▶ _What needs to be done_: What lines of the data below hold the string "shoulder"? Copy each one out.

▶ _Provided records_:
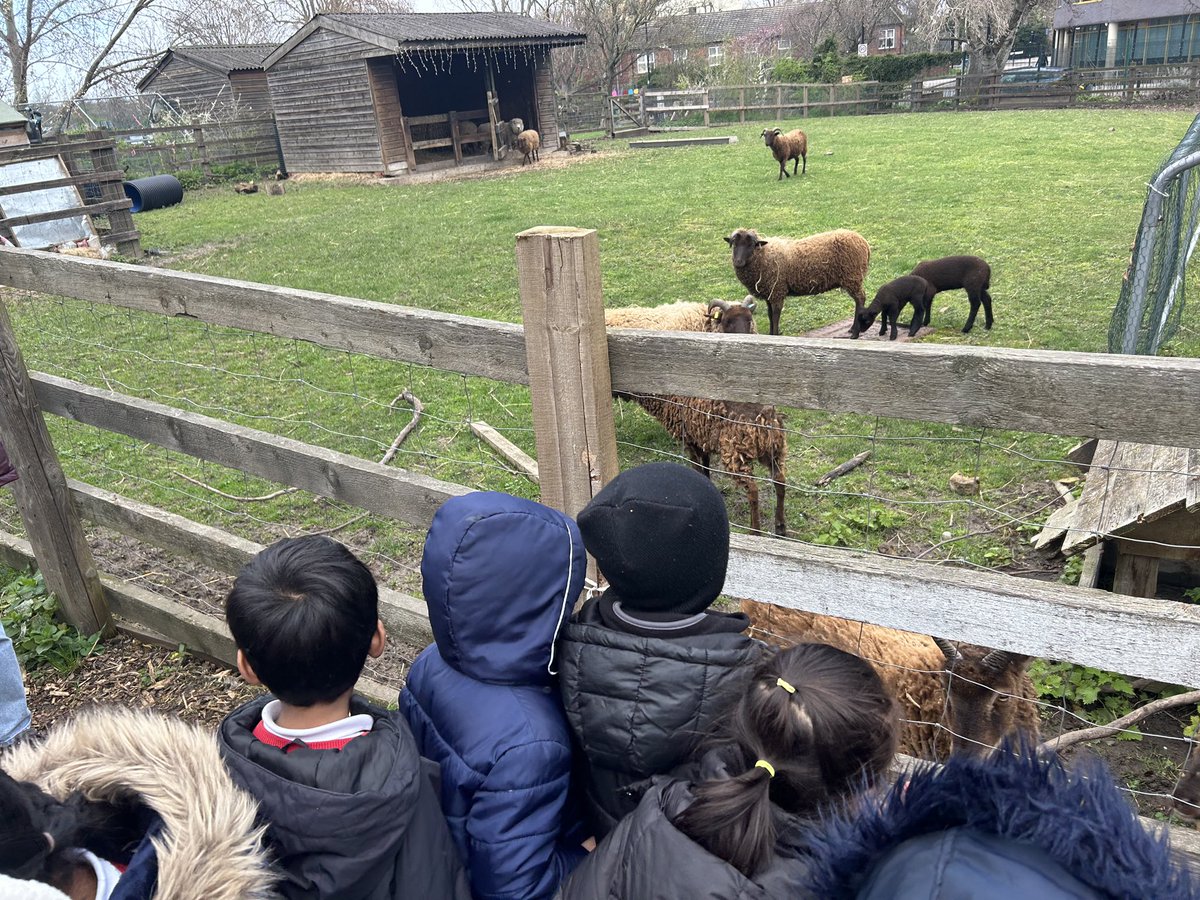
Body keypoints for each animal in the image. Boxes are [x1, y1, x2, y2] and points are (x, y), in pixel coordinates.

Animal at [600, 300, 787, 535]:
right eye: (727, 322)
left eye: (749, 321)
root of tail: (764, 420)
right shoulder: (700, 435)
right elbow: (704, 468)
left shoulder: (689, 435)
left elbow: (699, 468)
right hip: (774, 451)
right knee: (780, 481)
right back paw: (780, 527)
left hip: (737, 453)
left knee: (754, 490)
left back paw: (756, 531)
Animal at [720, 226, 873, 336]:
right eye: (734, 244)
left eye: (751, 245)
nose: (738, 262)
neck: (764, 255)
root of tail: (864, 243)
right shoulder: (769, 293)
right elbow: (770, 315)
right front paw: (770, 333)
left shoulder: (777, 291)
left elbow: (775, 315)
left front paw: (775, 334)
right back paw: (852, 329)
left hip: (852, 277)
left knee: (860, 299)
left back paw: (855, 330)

--

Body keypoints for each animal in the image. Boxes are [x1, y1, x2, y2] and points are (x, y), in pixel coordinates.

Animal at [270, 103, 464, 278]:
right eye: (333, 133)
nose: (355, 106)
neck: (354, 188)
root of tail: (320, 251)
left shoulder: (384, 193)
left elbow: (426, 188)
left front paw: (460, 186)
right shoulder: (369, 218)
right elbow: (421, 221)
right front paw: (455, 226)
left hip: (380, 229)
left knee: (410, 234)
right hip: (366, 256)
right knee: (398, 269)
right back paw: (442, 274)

▶ _Result of the task_:
right shoulder: (700, 435)
left shoulder: (689, 435)
right shoulder: (769, 293)
left shoulder: (777, 291)
left shoulder: (384, 193)
right shoulder: (369, 218)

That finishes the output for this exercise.